I’ve been thinking a lot about change, impermanence, the past, memories, the future.
The present moment.
The gentle tug of longing.
Nostalgia.
Acceptance.
How it can feel hard to let go. Even if we’re ready.
How change, even exciting, ready-for change, can be accompanied by sadness, a resistance to the letting go, to the parts of what we’re letting go of. Of what that letting go means.
To this, here, now.
To where we are and what we had.
To what is and what was.
And to what will no longer be.
To what will stay or remain or dissolve—as we go.
Everything that we’re living will one day be only memories. Distant, hazy, fuzzy, blurry memories.
A bundle of individual moments that are wrapped up into a general sense of how something felt—yet lacking the depth or fullness of what we experienced in the moment that we were experiencing them, as they were happening.
Every moment that passes falls into a distance that is already blurred by the passage of time.
The only moment we ever really live is the one we’re currently in. This moment, right here, right now.
And as it comes, so it goes.
I’ve found myself lately wanting to really soak in my walks, to feel them completely—feeling the sun on my face, the air on my skin, seeing the vibrant colors, listening to the sounds of the birds chirping and the long grass swaying in the wind. Me, walking, breathing, soaking in the present.
Trying to hold onto it, etch it, memorialize it, inside my mind.
A task, I know, that is fruitless.
I’m radically aware that everything will change. That one day I won’t be here. I won’t see or feel this.
That one day, I’ll look back on this and it will only be a memory; I’ll have a general sense of something I felt, a vague idea of what it felt like to move and breathe and be here.
I lived there…I’ll think to myself, from some other place. And feelings and memories will wash through me. A light sadness of longing will tug at me, will tinge a part of me, even if I’m completely happy in that future place, in that space.
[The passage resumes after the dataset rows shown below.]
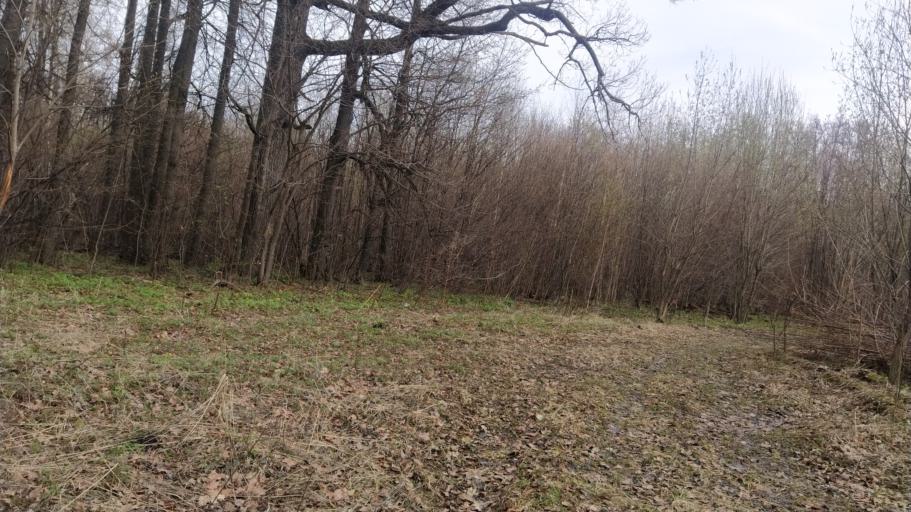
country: RU
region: Chuvashia
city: Novyye Lapsary
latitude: 56.1395
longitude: 47.1234
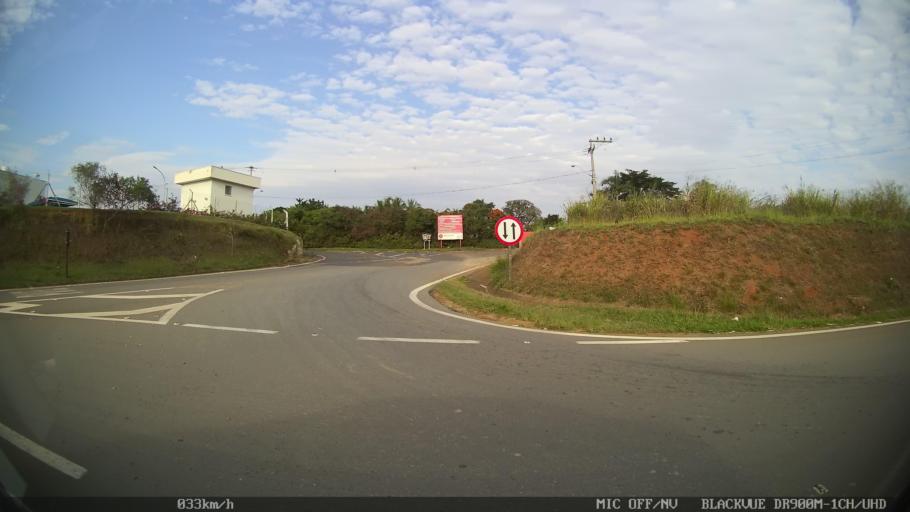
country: BR
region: Sao Paulo
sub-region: Artur Nogueira
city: Artur Nogueira
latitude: -22.5965
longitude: -47.1866
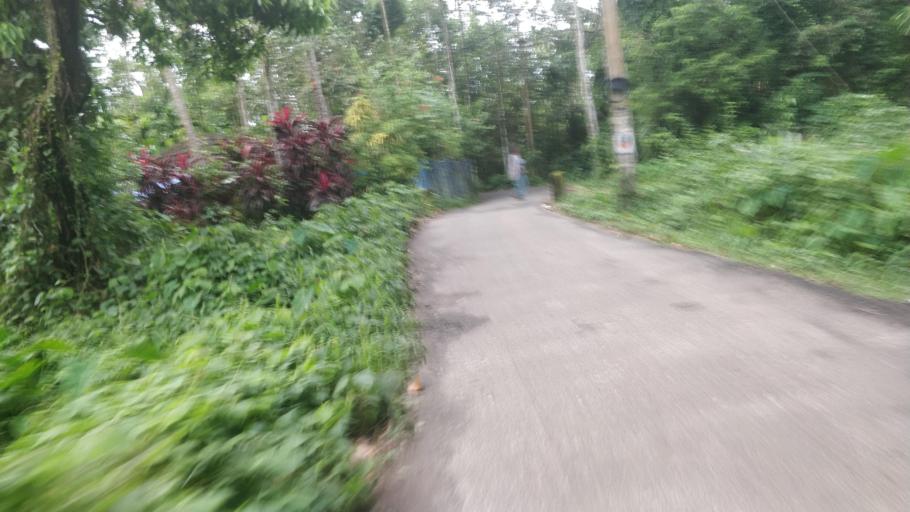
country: IN
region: Kerala
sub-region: Alappuzha
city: Shertallai
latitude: 9.6861
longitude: 76.3475
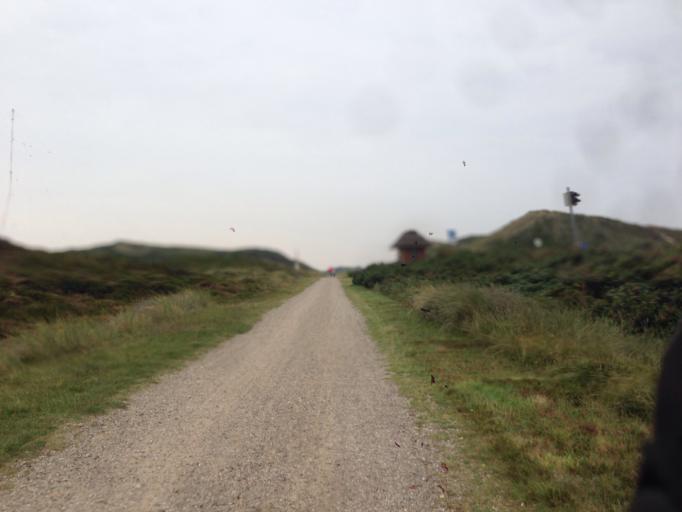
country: DE
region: Schleswig-Holstein
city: Westerland
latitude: 54.8155
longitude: 8.2914
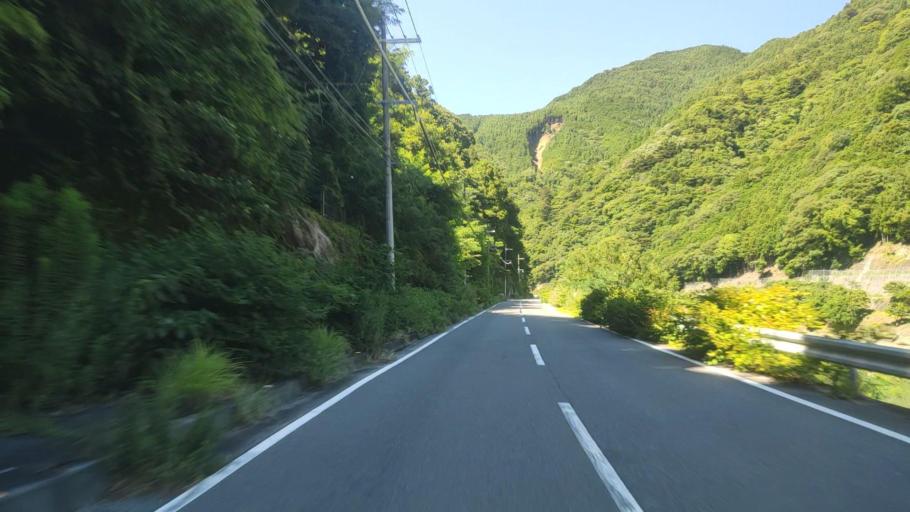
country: JP
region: Nara
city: Yoshino-cho
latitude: 34.3143
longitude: 135.9773
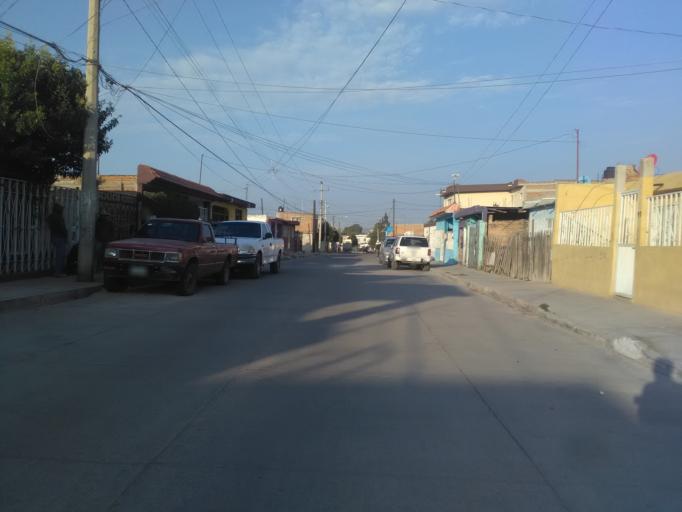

I’ll be somewhere and I’ll smell a smell or hear a sound or see something that will remind me of this place, of this space, and I’ll be brought back here, or rather, here will be brought to me there in that future moment.
Yet even in my mind’s eye, I won’t see the vibrancy of the colors, or feel the way the sun feels on my skin. I won’t hear the birds or the river rushing over the rocks. I won’t see the cows or the fields or the rocks or the greens of nature with the same clarity that my eyes view them now. I won’t be able to breathe in the clear, fresh, pristine air.
It will only be a general idea.
A faded memory.
A general sense of what it felt like to experience it.
It’s why I want to live in the present, to live in as many present moments as I can.
To breathe them in. To feel them. To allow them to pour over and through me.
To bask in them.
I want to sink into them, linger, soak them in.
Bathe in them.
Marinate in their momentary essence.
Allow them to fill me and flow through me, thoroughly, completely.
I want to experience my life while I’m experiencing it, to live it while I’m living it.
To feel it and to breathe it in while it’s happening.
To feel the full vibrancy of the moment, of life, while it’s happening—in this moment.
The only time it’s ever really happening.
Right, here, now, in this present moment.
Over a decade ago, when I came across mindfulness, I read a book on mindful eating. I remember the author talking about how most people never even really taste their food. How they live their whole lives without ever tasting their food!
Because of distractions and talking and wandering thoughts, and TV, and reading, and whatever else we do…we’re never present. We’re so not present that we don’t even taste our food!
That was so terrifying to me! Almost nothing is scarier than that to me—to not even taste our food! Eating is one of the most intimate acts we will ever experience—to imagine never really tasting the food that we’re eating. The sweetness of an apple?
But this is how we live our lives, too. Lost in thoughts, distractions, and mindless activity. We don’t remember how we got places or what was said in conversations.
But everything will pass and dissolve and fall away. And all that will be left is a general, blurry, fuzzy, faded memory. A basic idea.
The vibrancy though, the aliveness, happens now. In this moment.
It’s the only time we’ll ever feel something fully.
And I want to be present for all of my moments.
If we’re not careful, we’ll live our entire lives without ever being present for them or in them.
It will be like they pass us by.
We won’t feel them or taste them or breathe them in.
We’ll just move and age and time will pass and we’ll wonder how it passed and we’ll have memories, but only partial memories because we weren’t fully present in the moments we were living anyway.
We can’t hold onto the past or our present, and we can’t take them with us.
We can only experience our moments in the moment that they’re happening, as they’re unfolding.
This is a lesson I remind myself of often.
I’ll do whatever I can to be conscious, to be present, to be aware.
To become aware.
I want to experience each of my moments as they’re happening—as they’re unfolding.
I want to soak them in.
Feel them, breathe into them.
Breathe them in.
I want to be fully present for my life while I’m living it.
Present for each and every single one of my living, breathing, beating moments.